== Assignment ==
You are asked to repeat the listing word for word and to leave out its pictures.

== Given data ==
────────

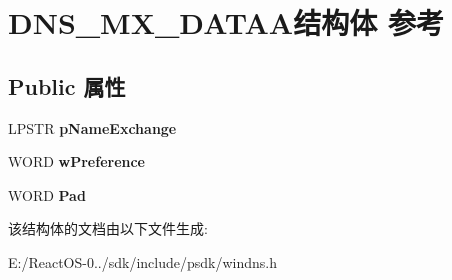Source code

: \hypertarget{struct_d_n_s___m_x___d_a_t_a_a}{}\section{D\+N\+S\+\_\+\+M\+X\+\_\+\+D\+A\+T\+A\+A结构体 参考}
\label{struct_d_n_s___m_x___d_a_t_a_a}
\subsection*{Public 属性}
\begin{DoxyCompactItemize}
\item 
\mbox{\label{struct_d_n_s___m_x___d_a_t_a_a_a0313d3b9eedfc821c8131277eb621f0f}} 
L\+P\+S\+TR {\bfseries p\+Name\+Exchange}
\item 
\mbox{\label{struct_d_n_s___m_x___d_a_t_a_a_a031a6ebcc9aaf019099b12c6546af526}} 
W\+O\+RD {\bfseries w\+Preference}
\item 
\mbox{\label{struct_d_n_s___m_x___d_a_t_a_a_a071099cf242f18d08eec4d8375ee7245}} 
W\+O\+RD {\bfseries Pad}
\end{DoxyCompactItemize}


该结构体的文档由以下文件生成\+:\begin{DoxyCompactItemize}
\item 
E\+:/\+React\+O\+S-\/0../sdk/include/psdk/windns.\+h\end{DoxyCompactItemize}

────────

== Output for this exercise ==
Source code

: \hypertarget{struct_d_n_s___m_x___d_a_t_a_a}{}\section{D\+N\+S\+\_\+\+M\+X\+\_\+\+D\+A\+T\+A\+A结构体 参考}
\label{struct_d_n_s___m_x___d_a_t_a_a}
\subsection*{Public 属性}
\begin{DoxyCompactItemize}
\item 
\mbox{\label{struct_d_n_s___m_x___d_a_t_a_a_a0313d3b9eedfc821c8131277eb621f0f}} 
L\+P\+S\+TR {\bfseries p\+Name\+Exchange}
\item 
\mbox{\label{struct_d_n_s___m_x___d_a_t_a_a_a031a6ebcc9aaf019099b12c6546af526}} 
W\+O\+RD {\bfseries w\+Preference}
\item 
\mbox{\label{struct_d_n_s___m_x___d_a_t_a_a_a071099cf242f18d08eec4d8375ee7245}} 
W\+O\+RD {\bfseries Pad}
\end{DoxyCompactItemize}


该结构体的文档由以下文件生成\+:\begin{DoxyCompactItemize}
\item 
E\+:/\+React\+O\+S-\/0../sdk/include/psdk/windns.\+h\end{DoxyCompactItemize}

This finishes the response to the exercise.